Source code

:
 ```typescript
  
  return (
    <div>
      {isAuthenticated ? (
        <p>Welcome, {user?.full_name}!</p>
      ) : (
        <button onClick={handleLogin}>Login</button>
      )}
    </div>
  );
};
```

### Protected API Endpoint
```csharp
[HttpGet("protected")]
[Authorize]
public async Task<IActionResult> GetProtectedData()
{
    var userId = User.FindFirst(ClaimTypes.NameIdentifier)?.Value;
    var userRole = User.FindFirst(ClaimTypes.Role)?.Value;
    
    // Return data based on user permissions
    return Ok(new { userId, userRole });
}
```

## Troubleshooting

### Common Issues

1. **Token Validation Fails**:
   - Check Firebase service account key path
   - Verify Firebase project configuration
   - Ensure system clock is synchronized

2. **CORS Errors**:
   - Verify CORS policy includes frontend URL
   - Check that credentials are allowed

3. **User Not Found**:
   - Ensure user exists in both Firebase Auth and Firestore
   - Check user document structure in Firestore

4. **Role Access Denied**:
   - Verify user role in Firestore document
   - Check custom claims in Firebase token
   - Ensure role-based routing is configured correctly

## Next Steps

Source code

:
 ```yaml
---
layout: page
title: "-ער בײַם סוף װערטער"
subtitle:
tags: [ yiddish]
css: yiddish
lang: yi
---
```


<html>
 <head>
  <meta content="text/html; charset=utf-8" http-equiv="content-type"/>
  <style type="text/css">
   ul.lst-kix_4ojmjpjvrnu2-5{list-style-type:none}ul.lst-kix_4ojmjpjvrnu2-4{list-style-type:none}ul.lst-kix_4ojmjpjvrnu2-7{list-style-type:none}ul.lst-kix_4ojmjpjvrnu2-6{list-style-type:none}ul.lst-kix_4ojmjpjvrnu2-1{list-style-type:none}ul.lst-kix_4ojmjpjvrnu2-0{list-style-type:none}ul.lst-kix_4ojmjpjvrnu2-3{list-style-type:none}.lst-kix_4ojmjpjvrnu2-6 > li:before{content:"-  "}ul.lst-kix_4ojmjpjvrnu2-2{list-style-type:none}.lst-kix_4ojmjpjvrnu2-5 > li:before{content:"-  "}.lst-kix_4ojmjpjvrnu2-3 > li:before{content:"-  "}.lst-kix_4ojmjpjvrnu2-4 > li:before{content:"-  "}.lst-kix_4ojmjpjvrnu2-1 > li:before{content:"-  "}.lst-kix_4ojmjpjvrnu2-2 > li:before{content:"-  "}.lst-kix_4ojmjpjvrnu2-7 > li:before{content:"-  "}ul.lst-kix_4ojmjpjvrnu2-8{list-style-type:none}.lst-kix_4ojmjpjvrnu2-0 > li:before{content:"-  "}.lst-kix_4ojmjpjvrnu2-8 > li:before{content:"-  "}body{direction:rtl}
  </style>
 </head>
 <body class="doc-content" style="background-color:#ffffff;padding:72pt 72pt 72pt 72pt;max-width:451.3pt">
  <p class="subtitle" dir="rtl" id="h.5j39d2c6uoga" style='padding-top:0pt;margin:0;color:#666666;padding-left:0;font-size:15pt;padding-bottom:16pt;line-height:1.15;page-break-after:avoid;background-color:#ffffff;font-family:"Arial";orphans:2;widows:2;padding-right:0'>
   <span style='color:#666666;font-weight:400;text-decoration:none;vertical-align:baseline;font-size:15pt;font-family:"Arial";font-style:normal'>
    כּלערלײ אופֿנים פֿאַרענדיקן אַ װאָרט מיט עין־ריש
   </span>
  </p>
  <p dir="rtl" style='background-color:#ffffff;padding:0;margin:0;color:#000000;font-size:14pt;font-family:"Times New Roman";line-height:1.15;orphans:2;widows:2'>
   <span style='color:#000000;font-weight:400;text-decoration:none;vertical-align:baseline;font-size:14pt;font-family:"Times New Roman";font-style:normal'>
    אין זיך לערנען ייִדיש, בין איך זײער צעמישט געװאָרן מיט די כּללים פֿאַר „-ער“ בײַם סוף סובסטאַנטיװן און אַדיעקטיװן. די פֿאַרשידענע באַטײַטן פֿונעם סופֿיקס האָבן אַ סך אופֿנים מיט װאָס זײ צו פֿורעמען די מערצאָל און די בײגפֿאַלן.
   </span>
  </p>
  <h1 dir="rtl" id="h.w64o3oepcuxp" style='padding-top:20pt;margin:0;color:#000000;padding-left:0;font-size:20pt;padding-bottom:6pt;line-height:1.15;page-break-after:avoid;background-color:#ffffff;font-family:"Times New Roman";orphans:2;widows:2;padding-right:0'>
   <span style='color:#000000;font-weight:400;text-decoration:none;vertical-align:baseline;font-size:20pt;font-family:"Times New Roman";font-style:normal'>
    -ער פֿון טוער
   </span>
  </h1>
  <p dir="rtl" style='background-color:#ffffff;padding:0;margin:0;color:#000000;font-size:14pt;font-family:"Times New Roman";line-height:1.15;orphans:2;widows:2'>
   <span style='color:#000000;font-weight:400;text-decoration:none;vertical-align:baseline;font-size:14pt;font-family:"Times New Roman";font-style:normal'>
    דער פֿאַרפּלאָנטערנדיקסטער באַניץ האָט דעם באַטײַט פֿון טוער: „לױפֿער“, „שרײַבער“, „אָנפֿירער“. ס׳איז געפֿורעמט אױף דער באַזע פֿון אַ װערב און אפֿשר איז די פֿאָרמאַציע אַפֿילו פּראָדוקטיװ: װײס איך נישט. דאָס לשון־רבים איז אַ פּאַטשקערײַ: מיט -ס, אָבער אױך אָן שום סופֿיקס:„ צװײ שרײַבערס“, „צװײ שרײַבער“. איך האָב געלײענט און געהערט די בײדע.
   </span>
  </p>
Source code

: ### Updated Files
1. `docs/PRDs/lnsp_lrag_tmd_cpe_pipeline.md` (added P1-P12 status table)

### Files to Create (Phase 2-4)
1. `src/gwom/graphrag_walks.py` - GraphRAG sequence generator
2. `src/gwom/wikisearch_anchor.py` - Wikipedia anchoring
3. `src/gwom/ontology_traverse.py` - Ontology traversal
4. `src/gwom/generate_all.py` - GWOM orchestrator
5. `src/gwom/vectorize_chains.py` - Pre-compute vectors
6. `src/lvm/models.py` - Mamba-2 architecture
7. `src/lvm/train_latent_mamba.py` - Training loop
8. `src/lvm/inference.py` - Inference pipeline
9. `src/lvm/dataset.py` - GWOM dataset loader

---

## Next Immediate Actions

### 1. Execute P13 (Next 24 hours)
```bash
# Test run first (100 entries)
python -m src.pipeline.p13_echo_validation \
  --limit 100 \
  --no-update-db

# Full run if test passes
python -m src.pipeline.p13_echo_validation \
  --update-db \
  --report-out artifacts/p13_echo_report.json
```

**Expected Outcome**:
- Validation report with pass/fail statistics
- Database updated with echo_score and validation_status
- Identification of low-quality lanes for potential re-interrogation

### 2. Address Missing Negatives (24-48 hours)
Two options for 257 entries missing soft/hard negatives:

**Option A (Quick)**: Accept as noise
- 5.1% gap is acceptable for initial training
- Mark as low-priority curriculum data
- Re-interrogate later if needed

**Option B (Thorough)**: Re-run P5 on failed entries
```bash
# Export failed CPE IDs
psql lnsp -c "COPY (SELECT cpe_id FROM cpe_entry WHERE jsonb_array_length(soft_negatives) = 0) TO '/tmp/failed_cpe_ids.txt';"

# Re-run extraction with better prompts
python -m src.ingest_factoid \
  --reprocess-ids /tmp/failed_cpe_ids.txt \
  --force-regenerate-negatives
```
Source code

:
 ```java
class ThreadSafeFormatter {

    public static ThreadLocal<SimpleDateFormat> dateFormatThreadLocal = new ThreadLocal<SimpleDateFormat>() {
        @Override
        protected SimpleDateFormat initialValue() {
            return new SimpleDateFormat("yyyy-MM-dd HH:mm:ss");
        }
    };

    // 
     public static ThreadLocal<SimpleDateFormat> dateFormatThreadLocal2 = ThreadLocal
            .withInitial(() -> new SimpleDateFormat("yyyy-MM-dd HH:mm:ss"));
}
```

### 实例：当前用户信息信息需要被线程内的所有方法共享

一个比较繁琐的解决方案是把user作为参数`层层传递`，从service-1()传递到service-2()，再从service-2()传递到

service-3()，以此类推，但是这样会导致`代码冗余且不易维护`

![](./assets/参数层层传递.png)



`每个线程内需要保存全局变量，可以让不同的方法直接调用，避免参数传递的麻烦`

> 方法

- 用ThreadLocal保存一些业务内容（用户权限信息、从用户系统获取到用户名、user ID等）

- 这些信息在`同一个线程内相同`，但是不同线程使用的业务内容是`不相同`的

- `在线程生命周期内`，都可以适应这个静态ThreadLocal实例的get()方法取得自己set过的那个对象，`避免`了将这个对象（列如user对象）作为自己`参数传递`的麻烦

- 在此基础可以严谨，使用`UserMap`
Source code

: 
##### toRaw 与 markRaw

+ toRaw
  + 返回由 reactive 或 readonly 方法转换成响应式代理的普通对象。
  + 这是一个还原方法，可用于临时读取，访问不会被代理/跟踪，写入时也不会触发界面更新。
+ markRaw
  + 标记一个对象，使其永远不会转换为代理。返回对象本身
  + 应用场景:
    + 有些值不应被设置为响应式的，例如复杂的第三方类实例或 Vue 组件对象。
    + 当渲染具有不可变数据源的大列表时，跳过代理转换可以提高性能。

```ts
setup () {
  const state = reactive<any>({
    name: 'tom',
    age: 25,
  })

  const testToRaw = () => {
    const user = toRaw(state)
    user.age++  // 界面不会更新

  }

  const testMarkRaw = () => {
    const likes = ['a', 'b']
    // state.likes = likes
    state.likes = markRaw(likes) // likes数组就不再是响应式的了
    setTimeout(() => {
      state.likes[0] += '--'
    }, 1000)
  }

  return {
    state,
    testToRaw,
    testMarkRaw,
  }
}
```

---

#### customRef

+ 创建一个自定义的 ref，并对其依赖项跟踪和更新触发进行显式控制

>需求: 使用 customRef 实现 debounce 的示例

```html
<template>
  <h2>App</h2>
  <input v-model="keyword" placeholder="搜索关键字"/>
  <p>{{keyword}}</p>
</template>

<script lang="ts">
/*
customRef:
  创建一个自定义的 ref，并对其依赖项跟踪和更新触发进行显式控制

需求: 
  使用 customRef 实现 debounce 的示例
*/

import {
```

====================

EXERCISE BRIEF >>
Read through the data above. Report each line that has the word "Arial".

RESPONSE TO THE TASK >>
  <p class="subtitle" dir="rtl" id="h.5j39d2c6uoga" style='padding-top:0pt;margin:0;color:#666666;padding-left:0;font-size:15pt;padding-bottom:16pt;line-height:1.15;page-break-after:avoid;background-color:#ffffff;font-family:"Arial";orphans:2;widows:2;padding-right:0'>
   <span style='color:#666666;font-weight:400;text-decoration:none;vertical-align:baseline;font-size:15pt;font-family:"Arial";font-style:normal'>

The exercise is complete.